Pasireotide Therapy in Patients With Nelson's Syndrome

Nelson Syndrome Clinical Trial

Official title:

An Open Label, Longitudinal Study of the Effects of Subcutaneous Acute and Chronic Pasireotide (som230) Therapy on Adrenocorticotrophic Hormone and Tumour Volume in Patients With Nelson's Syndrome

Clinical Trial Details — Status: Terminated

Administrative data

• NCT number: NCT01617733
• Other study ID #: STH15164
• Secondary ID: 2009-014457-33
• Status: Terminated
• Phase: Phase 2
• First received: June 8, 2012
• Last updated: November 1, 2016
• Start date: March 2011
• Est. completion date: December 2015

Study information

• Verified date: November 2016
• Source: Sheffield Teaching Hospitals NHS Foundation Trust
• Contact: n/a
• Is FDA regulated: No
• Health authority: United Kingdom: Medicines and Healthcare Products Regulatory AgencyUnited Kingdom: Research Ethics Committee
• Study type: Interventional

Clinical Trial Summary

Nelson's syndrome, an expanding pituitary tumour, occurs in up to 30% of adults after bilateral adrenalectomy for Cushing's disease, for which no medical treatment exists. Plasma Adrenocorticotrophic hormone (ACTH) levels in these patients remain high, they are characteristically deeply pigmented, and may experience neurological effects as a consequence of the tumour. It is not known whether the tumour growth is due to the lack of cortisol feedback after adrenalectomy or whether the pituitary cells were preprogrammed to develop into a tumour.

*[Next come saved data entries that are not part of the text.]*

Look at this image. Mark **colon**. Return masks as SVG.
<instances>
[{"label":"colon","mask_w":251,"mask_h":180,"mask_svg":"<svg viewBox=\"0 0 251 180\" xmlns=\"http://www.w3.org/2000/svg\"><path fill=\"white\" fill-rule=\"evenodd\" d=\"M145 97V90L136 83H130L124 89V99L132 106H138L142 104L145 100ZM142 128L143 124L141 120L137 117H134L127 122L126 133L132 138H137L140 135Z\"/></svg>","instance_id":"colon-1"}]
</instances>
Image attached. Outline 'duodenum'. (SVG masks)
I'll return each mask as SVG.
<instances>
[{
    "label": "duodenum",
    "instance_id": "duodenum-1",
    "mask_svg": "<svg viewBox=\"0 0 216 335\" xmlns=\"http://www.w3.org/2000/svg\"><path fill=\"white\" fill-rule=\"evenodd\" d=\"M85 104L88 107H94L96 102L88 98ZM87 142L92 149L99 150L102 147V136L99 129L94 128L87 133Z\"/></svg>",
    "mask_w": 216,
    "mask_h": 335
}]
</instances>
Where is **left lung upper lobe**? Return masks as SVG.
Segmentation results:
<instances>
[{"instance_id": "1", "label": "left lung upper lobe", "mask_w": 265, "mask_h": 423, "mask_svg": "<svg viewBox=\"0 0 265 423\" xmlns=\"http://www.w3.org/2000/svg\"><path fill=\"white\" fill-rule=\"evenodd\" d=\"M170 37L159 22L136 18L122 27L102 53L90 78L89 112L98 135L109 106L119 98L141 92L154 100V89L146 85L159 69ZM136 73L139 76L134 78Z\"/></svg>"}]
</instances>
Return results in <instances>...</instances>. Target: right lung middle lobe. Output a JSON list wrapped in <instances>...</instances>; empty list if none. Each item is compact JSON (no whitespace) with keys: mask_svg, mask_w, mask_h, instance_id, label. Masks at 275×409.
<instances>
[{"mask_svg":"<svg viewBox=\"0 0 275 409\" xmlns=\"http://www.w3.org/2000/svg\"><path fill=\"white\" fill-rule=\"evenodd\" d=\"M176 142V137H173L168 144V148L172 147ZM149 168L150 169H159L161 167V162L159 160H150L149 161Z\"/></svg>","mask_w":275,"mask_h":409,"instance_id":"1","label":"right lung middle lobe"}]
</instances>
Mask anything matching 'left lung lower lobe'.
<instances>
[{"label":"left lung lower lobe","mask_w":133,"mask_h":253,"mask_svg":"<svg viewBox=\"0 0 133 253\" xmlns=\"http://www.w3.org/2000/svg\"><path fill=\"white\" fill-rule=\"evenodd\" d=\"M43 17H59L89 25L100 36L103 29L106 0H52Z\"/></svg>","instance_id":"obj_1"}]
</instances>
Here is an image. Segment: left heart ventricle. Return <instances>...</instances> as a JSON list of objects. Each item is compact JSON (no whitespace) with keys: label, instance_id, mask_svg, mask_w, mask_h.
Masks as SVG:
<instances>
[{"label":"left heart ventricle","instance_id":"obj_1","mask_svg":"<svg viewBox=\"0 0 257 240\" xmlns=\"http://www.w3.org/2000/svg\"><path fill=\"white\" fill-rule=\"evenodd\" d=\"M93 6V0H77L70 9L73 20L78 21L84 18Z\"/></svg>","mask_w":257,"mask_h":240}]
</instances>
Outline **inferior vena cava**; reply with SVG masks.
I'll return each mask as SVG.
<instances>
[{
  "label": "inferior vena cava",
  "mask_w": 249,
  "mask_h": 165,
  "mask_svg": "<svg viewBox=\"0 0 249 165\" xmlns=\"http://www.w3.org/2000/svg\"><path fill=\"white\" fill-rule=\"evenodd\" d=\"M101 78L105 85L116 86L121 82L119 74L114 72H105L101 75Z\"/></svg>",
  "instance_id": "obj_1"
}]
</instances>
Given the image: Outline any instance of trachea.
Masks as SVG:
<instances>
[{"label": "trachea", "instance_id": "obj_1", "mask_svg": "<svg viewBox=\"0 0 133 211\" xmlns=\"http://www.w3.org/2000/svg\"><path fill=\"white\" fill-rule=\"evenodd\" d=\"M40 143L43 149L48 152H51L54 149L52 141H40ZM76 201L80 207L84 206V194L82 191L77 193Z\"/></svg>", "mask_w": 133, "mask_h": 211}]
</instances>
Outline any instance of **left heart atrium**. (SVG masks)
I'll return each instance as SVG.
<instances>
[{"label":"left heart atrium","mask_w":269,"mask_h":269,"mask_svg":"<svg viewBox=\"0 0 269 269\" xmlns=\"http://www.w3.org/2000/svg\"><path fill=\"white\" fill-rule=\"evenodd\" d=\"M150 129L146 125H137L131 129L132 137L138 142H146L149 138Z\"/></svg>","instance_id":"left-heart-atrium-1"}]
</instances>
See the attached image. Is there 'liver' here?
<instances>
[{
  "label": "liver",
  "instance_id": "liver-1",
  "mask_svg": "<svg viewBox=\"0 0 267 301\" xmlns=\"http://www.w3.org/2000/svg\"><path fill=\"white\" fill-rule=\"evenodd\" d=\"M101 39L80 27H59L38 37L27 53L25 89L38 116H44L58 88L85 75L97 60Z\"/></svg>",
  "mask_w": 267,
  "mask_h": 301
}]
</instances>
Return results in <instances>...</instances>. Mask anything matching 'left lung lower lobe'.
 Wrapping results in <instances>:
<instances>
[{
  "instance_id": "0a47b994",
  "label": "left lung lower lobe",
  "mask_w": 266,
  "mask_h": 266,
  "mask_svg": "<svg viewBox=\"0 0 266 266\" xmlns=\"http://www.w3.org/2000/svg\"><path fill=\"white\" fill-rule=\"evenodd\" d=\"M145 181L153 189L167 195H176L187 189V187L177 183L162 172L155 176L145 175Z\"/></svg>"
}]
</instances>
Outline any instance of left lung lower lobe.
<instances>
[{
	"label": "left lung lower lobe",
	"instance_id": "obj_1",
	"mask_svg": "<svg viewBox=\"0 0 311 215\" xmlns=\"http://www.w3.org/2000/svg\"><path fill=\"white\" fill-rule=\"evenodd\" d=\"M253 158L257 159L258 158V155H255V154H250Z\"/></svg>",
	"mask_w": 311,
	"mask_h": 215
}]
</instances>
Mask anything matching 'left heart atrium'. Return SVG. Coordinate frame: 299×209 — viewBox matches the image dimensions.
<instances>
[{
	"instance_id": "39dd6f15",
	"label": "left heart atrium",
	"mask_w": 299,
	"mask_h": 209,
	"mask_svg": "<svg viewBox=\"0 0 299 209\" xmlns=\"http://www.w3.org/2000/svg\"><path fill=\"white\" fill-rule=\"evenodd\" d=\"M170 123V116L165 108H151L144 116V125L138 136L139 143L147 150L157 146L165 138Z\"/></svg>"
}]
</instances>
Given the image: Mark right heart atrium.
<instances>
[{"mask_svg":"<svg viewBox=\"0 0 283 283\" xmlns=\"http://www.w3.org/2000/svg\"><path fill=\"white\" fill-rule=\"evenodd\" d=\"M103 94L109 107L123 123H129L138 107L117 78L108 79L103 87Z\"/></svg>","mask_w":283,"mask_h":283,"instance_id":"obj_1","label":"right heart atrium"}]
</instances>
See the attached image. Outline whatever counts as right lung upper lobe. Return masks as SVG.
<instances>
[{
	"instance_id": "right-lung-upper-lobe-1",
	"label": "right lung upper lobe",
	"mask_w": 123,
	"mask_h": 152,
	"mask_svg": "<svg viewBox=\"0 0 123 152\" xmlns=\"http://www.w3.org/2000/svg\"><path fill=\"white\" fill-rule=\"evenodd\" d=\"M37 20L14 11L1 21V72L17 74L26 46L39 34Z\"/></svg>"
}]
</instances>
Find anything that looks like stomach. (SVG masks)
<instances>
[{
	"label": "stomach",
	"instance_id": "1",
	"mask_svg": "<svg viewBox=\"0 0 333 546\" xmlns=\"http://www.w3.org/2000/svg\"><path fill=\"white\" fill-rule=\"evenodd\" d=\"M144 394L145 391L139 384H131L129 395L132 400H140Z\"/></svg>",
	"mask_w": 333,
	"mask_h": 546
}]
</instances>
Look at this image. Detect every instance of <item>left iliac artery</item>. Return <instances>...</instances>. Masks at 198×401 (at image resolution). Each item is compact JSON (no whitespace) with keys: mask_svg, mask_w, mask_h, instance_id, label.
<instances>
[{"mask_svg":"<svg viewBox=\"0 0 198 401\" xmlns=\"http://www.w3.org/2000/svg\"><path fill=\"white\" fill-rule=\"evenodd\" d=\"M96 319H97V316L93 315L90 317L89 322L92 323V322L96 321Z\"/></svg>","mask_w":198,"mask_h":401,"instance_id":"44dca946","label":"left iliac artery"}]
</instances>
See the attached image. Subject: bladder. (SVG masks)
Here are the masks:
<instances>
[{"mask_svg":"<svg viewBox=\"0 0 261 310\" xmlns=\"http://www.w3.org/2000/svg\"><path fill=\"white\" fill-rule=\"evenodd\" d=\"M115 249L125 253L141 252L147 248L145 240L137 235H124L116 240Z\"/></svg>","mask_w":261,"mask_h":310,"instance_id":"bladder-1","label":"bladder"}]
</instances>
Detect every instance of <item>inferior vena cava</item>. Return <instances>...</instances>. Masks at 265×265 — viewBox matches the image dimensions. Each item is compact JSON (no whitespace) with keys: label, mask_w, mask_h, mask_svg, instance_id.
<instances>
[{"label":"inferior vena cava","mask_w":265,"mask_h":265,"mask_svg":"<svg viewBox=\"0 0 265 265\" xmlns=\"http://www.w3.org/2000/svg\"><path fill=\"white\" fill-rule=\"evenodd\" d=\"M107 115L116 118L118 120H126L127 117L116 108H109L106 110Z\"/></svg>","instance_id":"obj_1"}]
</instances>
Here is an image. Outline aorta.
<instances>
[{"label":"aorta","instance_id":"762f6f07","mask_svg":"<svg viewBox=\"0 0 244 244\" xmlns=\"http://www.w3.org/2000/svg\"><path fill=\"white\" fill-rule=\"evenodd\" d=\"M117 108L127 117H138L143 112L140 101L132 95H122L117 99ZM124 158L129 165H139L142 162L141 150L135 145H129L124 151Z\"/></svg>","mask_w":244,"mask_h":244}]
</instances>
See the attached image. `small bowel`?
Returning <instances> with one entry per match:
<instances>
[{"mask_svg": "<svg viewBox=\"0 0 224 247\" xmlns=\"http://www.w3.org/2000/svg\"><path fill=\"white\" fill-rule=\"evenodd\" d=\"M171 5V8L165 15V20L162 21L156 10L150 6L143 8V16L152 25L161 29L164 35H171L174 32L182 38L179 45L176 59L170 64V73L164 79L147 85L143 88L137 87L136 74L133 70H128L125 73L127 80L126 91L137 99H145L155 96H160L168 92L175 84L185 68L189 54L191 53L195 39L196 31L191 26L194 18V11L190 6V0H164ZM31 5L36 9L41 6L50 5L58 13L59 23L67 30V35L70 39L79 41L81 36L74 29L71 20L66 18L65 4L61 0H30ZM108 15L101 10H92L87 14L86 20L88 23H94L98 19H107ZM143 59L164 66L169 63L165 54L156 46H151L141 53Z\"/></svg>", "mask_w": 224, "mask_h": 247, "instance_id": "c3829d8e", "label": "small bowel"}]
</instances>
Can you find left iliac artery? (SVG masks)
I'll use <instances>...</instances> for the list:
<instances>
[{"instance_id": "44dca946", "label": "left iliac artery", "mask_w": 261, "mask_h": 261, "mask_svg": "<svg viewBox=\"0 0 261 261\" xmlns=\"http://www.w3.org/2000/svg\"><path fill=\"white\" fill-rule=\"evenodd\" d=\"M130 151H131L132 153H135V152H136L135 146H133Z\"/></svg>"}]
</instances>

There is a real need for an effective medical management for Nelson's syndrome. This is especially true given the increasing data on the somewhat disappointing longterm outcome of transsphenoidal surgery, and the increasing use of aparoscopic bilateral adrenalectomy for failures of pituitary surgery or even as primary therapy for Cushing's disease. Therefore, it is likely that there will be increasing numbers of patients attending endocrine centres worldwide with Nelson's syndrome following bilateral adrenalectomy as part of their management for Cushing's disease. In view of this it is important to investigate all potential avenues for the treatment of Nelson's syndrome and translate any benefits to patients.

This study, designed and initiated by the investigators, will assess if pasireotide reduces ACTH levels and tumour volume in patients with Nelson's syndrome. Patients will be recruited for a period of 32 weeks and receive 4 weeks of pasireotide twice daily and then 24 weeks of pasireotide long acting release therapy every 4 weeks. Over the 32 week protocol patients will make 12 visits for serial ACTH blood measurements and have 2 MRI scans to assess tumour volume.

Description:

As above

Recruitment information / eligibility

• Status: Terminated
• Enrollment: 8
• Est. completion date: December 2015
• Est. primary completion date: August 2015
• Accepts healthy volunteers: No
• Gender: Both
• Age group: 18 Years to 80 Years

Eligibility

Inclusion Criteria:

• To be verified at Visit one and confirmed at Visit two

• Male or female patients aged 18-80 years

• Signs and symptoms consistent with Nelson's Syndrome

• Biochemistry consistent with Nelsons syndrome: failure to suppress plasma ACTH to less than 200 pg/ml at 2 hours following morning dose of hydrocortisone

• Negative pregnancy test where applicable

Exclusion Criteria:

• Received any prior or current treatment with a pasireotide or other somatostatin analogue.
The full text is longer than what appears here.